### DIRECTIONS FOR THIS TASK
Quote everything from the line containing "ant de retirer" down through the end of the items, including both ends. Leave the pictures out of the answer.
+++++
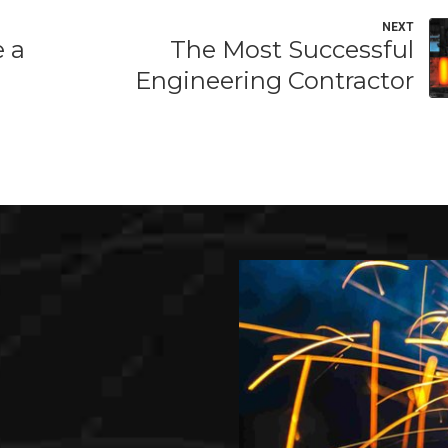
NEXT
 a
The Most Successful
Engineering Contractor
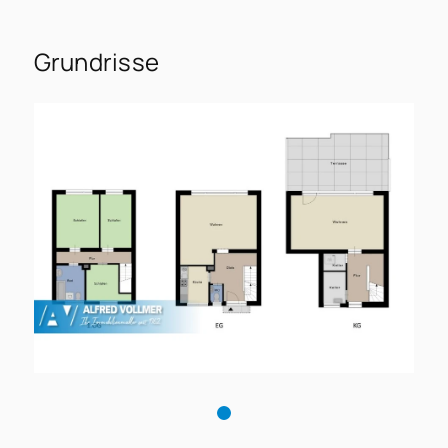
Grundrisse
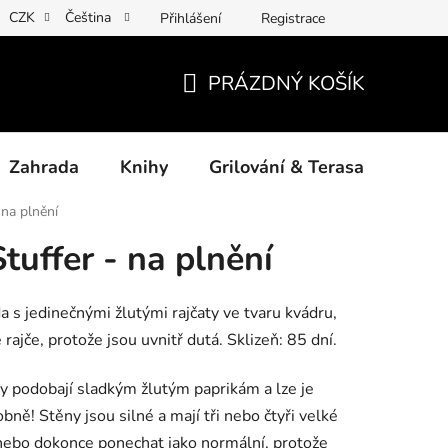
CZK
Čeština
Přihlášení
Registrace
ny osobních údajů
Povinné informace a odkazy ÚKZÚZ
Jak
PRÁZDNÝ KOŠÍK
NÁKUPNÍ
KOŠÍK
Zahrada
Knihy
Grilování & Terasa
Dárk
 na plnění
tuffer - na plnění
 s jedinečnými žlutými rajčaty ve tvaru kvádru,
 rajče, protože jsou uvnitř dutá. Sklizeň: 85 dní.
ky podobají sladkým žlutým paprikám a lze je
bně! Stěny jsou silné a mají tři nebo čtyři velké
, nebo dokonce ponechat jako normální, protože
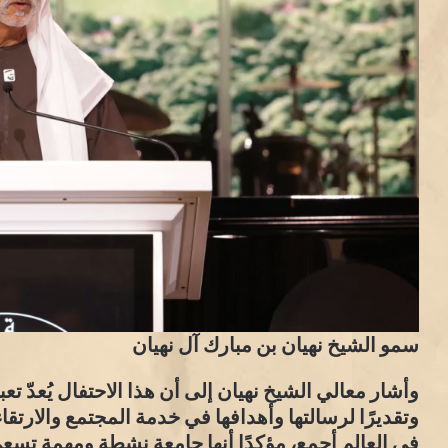
سمو الشيخ نهيان بن مبارك آل نهيان
وأشار معالي الشيخ نهيان إلى أن هذا الاحتفال يُعدّ تعب
وتقديرًا لرسالتها وأهدافها في خدمة المجتمع والارتقا
في العالم أجمع، مؤكدًا أنها جامعة نشطة ومهمة تسعى 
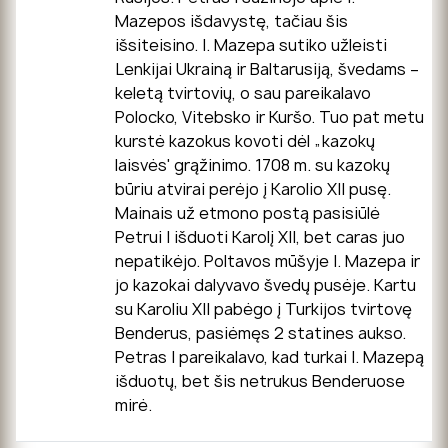
Mazepos išdavystę, tačiau šis
išsiteisino. I. Mazepa sutiko užleisti
Lenkijai Ukrainą ir Baltarusiją, švedams –
keletą tvirtovių, o sau pareikalavo
Polocko, Vitebsko ir Kuršo. Tuo pat metu
kurstė kazokus kovoti dėl „kazokų
laisvės' grąžinimo. 1708 m. su kazokų
būriu atvirai perėjo į Karolio XII pusę.
Mainais už etmono postą pasisiūlė
Petrui I išduoti Karolį XII, bet caras juo
nepatikėjo. Poltavos mūšyje I. Mazepa ir
jo kazokai dalyvavo švedų pusėje. Kartu
su Karoliu XII pabėgo į Turkijos tvirtovę
Benderus, pasiėmęs 2 statines aukso.
Petras I pareikalavo, kad turkai I. Mazepą
išduotų, bet šis netrukus Benderuose
mirė.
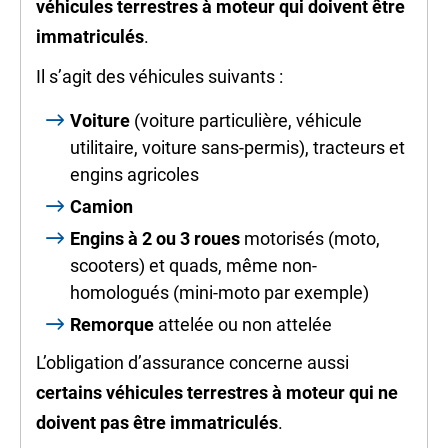
véhicules terrestres à moteur qui doivent être
immatriculés
.
Il s’agit des véhicules suivants :
Voiture
(voiture particulière, véhicule
utilitaire, voiture sans-permis), tracteurs et
engins agricoles
Camion
Engins à
2 ou 3 roues
motorisés (moto,
scooters) et quads, même non-
homologués (mini-moto par exemple)
Remorque
attelée ou non attelée
L’obligation d’assurance concerne aussi
certains véhicules terrestres à moteur qui ne
doivent pas être immatriculés
.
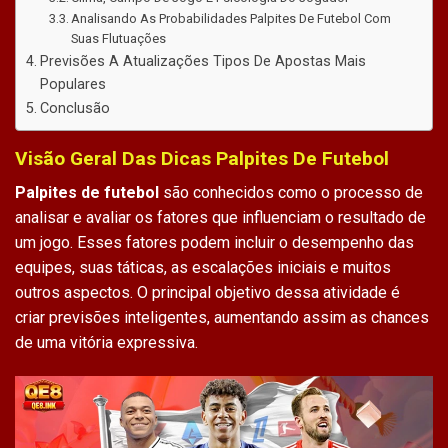
Analisando As Probabilidades Palpites De Futebol Com
Suas Flutuações
Previsões A Atualizações Tipos De Apostas Mais
Populares
Conclusão
Visão Geral Das Dicas Palpites De Futebol
Palpites de futebol
são conhecidos como o processo de
analisar e avaliar os fatores que influenciam o resultado de
um jogo. Esses fatores podem incluir o desempenho das
equipes, suas táticas, as escalações iniciais e muitos
outros aspectos. O principal objetivo dessa atividade é
criar previsões inteligentes, aumentando assim as chances
de uma vitória expressiva.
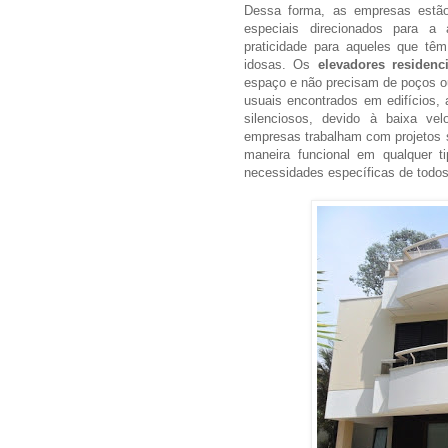
Dessa forma, as empresas estão
especiais direcionados para a
praticidade para aqueles que tê
idosas. Os
elevadores residenci
espaço e não precisam de poços o
usuais encontrados em edifícios
silenciosos, devido à baixa ve
empresas trabalham com projetos s
maneira funcional em qualquer 
necessidades específicas de todos 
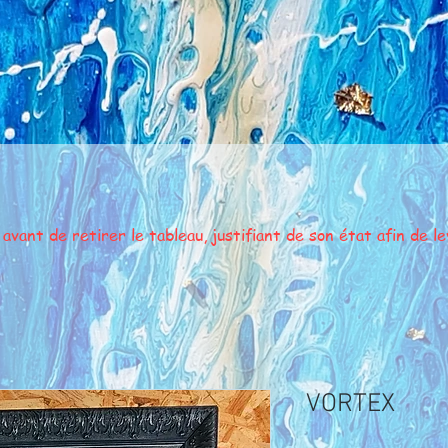
ant de retirer le tableau, justifiant de son état afin de lev
VORTEX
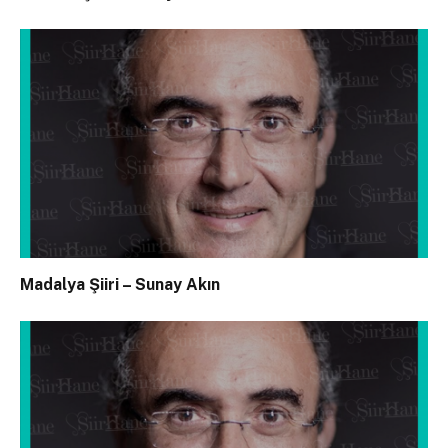
Madalya Şiiri – Sunay Akın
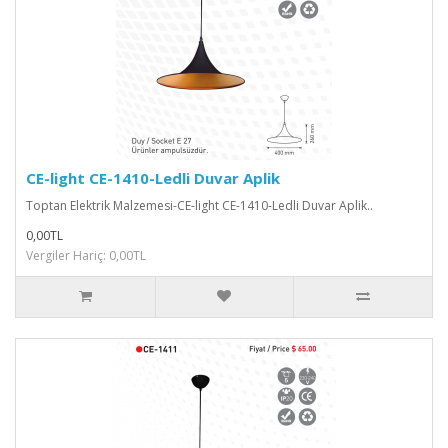
CE-light CE-1410-Ledli Duvar Aplik
Toptan Elektrik Malzemesi-CE-light CE-1410-Ledli Duvar Aplik..
0,00TL
Vergiler Hariç: 0,00TL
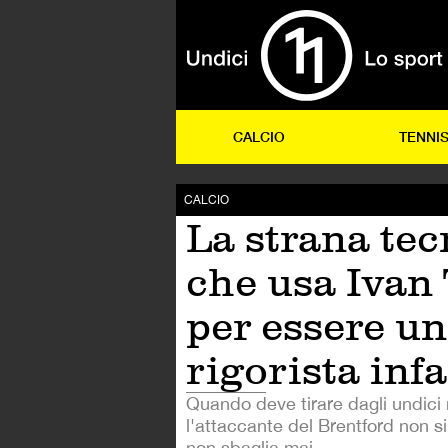
CALCIO
TENNI
CALCIO
La strana tec
che usa Ivan
per essere un
rigorista infa
Quando deve tirare dagli undici 
l'attaccante del Brentford non 
non sbaglia mai.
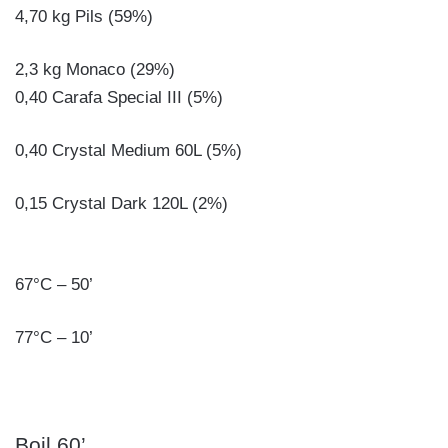
4,70 kg Pils (59%)
2,3 kg Monaco (29%)
0,40 Carafa Special III (5%)
0,40 Crystal Medium 60L (5%)
0,15 Crystal Dark 120L (2%)
67°C – 50’
77°C – 10’
Boil 60’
+++++
### TASK ANSWER
ant de retirer le tableau, justifiant de son état afin de lev
VORTEX
Madalya Şiiri – Sunay Akın
CE-light CE-1410-Ledli Duvar Aplik
Toptan Elektrik Malzemesi-CE-light CE-1410-Ledli Duvar Aplik..
0,00TL
Vergiler Hariç: 0,00TL
CALCIO
TENNI
CALCIO
La strana tec
che usa Ivan
per essere un
rigorista infa
Quando deve tirare dagli undici 
l'attaccante del Brentford non 
non sbaglia mai.
4,70 kg Pils (59%)
2,3 kg Monaco (29%)
0,40 Carafa Special III (5%)
0,40 Crystal Medium 60L (5%)
0,15 Crystal Dark 120L (2%)
67°C – 50’
77°C – 10’
Boil 60’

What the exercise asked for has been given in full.